Exercise description — For the entries below, report every line that includes the word "anchor".

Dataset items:
BEGIN

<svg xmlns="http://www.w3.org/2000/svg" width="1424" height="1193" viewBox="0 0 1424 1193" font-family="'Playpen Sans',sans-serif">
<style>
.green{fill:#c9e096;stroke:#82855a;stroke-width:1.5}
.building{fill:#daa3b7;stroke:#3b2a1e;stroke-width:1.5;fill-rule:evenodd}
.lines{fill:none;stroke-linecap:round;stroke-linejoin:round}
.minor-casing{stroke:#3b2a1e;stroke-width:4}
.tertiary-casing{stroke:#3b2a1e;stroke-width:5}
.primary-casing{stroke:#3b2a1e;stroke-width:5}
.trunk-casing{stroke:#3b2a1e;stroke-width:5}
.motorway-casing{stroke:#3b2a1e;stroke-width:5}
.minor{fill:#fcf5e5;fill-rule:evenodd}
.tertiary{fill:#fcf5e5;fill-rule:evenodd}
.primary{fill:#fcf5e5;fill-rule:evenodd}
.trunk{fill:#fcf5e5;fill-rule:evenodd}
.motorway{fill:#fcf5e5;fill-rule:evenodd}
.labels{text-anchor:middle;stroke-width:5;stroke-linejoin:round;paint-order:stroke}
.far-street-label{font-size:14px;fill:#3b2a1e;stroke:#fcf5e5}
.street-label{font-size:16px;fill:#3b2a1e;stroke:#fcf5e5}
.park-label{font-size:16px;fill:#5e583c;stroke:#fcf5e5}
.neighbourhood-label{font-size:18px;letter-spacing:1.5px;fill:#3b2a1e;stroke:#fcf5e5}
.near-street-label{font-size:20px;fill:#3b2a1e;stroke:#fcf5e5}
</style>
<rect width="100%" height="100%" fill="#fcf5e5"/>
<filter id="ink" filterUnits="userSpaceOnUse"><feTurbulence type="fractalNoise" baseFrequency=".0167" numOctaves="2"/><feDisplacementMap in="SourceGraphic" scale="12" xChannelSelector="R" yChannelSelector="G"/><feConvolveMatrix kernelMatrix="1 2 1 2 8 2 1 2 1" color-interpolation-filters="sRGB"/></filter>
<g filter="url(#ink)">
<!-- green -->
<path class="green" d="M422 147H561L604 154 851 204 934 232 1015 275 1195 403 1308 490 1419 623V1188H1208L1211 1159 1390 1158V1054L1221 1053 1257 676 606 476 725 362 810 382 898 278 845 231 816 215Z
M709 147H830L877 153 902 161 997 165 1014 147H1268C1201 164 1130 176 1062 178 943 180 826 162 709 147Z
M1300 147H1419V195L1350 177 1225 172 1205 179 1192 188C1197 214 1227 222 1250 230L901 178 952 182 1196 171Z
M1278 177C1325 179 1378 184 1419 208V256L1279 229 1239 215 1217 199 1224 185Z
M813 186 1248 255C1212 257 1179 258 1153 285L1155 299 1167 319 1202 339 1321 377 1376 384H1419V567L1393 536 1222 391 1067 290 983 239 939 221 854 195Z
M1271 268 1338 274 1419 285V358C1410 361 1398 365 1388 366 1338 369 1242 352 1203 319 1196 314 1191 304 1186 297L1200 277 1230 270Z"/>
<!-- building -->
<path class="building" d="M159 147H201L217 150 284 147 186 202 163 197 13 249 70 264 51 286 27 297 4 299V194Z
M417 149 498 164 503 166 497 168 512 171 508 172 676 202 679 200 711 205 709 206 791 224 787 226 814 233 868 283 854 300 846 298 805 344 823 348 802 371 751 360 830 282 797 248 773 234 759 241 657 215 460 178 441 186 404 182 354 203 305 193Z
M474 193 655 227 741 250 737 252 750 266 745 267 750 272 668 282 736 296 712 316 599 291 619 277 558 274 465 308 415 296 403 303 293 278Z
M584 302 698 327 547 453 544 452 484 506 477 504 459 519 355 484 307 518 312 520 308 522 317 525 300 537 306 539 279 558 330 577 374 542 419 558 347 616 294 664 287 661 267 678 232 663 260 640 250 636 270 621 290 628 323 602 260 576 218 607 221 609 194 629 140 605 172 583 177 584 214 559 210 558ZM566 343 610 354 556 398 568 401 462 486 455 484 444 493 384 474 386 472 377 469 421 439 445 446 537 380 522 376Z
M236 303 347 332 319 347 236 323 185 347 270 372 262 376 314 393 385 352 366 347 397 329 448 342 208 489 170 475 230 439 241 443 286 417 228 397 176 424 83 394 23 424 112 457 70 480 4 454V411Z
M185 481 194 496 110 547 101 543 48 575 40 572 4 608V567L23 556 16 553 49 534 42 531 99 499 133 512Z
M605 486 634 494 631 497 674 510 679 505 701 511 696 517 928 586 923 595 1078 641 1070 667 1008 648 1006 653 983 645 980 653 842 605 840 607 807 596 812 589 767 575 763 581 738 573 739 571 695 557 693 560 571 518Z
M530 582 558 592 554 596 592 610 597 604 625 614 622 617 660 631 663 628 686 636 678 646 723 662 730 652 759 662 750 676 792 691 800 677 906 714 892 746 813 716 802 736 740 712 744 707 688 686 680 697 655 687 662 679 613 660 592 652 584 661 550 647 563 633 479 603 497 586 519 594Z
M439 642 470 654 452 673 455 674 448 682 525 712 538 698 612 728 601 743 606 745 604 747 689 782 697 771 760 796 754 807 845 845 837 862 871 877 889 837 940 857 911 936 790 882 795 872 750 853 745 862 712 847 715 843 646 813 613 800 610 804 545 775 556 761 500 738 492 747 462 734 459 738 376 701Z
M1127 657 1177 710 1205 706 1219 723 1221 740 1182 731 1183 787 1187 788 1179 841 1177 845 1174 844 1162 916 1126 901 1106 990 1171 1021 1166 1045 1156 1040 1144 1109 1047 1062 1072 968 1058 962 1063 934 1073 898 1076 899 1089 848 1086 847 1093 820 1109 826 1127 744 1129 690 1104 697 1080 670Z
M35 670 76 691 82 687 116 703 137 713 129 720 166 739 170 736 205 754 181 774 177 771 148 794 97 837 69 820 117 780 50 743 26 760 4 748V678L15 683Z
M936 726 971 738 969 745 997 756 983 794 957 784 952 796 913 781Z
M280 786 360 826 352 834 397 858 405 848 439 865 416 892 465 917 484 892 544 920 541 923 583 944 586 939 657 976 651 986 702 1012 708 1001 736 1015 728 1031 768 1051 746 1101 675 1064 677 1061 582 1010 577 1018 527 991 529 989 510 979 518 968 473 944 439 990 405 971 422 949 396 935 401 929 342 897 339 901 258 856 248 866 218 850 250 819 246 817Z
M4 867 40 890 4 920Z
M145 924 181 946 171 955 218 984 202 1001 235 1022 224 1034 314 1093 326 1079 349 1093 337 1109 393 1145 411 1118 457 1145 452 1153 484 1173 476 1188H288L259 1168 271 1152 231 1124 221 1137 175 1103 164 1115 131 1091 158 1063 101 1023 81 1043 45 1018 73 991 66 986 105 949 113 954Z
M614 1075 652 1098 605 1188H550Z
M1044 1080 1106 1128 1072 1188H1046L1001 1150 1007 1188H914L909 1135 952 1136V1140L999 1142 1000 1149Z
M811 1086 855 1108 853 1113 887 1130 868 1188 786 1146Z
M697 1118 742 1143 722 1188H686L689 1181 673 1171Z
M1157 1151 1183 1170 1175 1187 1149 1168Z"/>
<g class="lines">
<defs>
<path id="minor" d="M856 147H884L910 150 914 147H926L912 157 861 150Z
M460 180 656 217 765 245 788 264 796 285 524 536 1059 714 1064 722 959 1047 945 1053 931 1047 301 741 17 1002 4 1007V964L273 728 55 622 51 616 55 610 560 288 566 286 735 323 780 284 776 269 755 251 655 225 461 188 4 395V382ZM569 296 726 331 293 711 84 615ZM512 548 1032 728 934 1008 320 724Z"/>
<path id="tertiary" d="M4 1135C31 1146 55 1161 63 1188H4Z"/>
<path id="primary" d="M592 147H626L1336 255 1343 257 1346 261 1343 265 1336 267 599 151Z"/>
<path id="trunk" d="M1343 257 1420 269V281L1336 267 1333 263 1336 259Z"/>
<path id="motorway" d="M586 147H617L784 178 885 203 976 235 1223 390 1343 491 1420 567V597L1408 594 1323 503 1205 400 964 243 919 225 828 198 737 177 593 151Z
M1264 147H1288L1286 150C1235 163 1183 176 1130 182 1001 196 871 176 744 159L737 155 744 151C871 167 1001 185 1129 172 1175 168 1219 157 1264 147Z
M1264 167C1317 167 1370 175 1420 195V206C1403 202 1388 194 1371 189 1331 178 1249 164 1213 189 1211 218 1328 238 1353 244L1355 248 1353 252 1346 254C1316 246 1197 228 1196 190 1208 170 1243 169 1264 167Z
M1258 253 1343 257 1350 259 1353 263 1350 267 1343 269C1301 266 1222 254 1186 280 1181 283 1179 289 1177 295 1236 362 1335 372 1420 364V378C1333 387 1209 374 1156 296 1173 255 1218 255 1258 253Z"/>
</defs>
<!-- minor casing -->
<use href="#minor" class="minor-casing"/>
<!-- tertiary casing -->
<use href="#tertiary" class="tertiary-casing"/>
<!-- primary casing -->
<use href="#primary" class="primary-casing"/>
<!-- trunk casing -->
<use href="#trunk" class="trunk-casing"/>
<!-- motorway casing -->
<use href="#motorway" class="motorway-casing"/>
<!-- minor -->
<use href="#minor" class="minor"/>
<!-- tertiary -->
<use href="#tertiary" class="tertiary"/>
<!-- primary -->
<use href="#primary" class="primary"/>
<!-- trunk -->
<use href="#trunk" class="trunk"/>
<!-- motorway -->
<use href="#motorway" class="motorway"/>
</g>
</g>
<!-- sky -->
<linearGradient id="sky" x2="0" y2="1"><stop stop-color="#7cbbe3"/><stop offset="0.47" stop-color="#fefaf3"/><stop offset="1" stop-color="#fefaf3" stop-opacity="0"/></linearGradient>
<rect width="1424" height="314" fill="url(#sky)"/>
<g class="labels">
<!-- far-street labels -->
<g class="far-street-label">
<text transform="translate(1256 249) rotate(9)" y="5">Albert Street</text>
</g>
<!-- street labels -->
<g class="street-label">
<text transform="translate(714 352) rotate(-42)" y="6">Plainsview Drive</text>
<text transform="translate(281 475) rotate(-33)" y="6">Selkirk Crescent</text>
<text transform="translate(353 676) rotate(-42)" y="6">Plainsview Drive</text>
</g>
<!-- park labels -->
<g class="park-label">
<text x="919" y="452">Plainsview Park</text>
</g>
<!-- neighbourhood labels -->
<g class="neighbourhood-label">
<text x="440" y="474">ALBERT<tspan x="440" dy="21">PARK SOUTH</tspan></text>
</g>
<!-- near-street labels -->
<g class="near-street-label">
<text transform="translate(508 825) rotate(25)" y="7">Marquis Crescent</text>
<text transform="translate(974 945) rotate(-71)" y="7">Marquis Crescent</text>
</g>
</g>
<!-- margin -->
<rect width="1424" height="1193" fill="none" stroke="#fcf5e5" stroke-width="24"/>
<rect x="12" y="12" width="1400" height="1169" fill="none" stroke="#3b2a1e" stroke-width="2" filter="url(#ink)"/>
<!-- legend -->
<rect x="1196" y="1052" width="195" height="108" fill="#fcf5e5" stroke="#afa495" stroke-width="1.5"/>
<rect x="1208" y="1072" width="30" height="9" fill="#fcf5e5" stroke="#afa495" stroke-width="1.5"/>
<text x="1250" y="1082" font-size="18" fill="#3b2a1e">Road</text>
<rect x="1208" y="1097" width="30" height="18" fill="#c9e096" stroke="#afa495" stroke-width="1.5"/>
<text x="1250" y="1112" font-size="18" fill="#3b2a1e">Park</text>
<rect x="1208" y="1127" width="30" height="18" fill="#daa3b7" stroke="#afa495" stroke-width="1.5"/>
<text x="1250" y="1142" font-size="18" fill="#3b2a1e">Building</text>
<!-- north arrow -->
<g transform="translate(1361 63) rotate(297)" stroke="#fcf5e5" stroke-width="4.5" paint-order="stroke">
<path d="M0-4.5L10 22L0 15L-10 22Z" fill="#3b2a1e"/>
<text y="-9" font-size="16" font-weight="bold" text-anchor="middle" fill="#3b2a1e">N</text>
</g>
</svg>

END

Problem solution —
.labels{text-anchor:middle;stroke-width:5;stroke-linejoin:round;paint-order:stroke}
<text y="-9" font-size="16" font-weight="bold" text-anchor="middle" fill="#3b2a1e">N</text>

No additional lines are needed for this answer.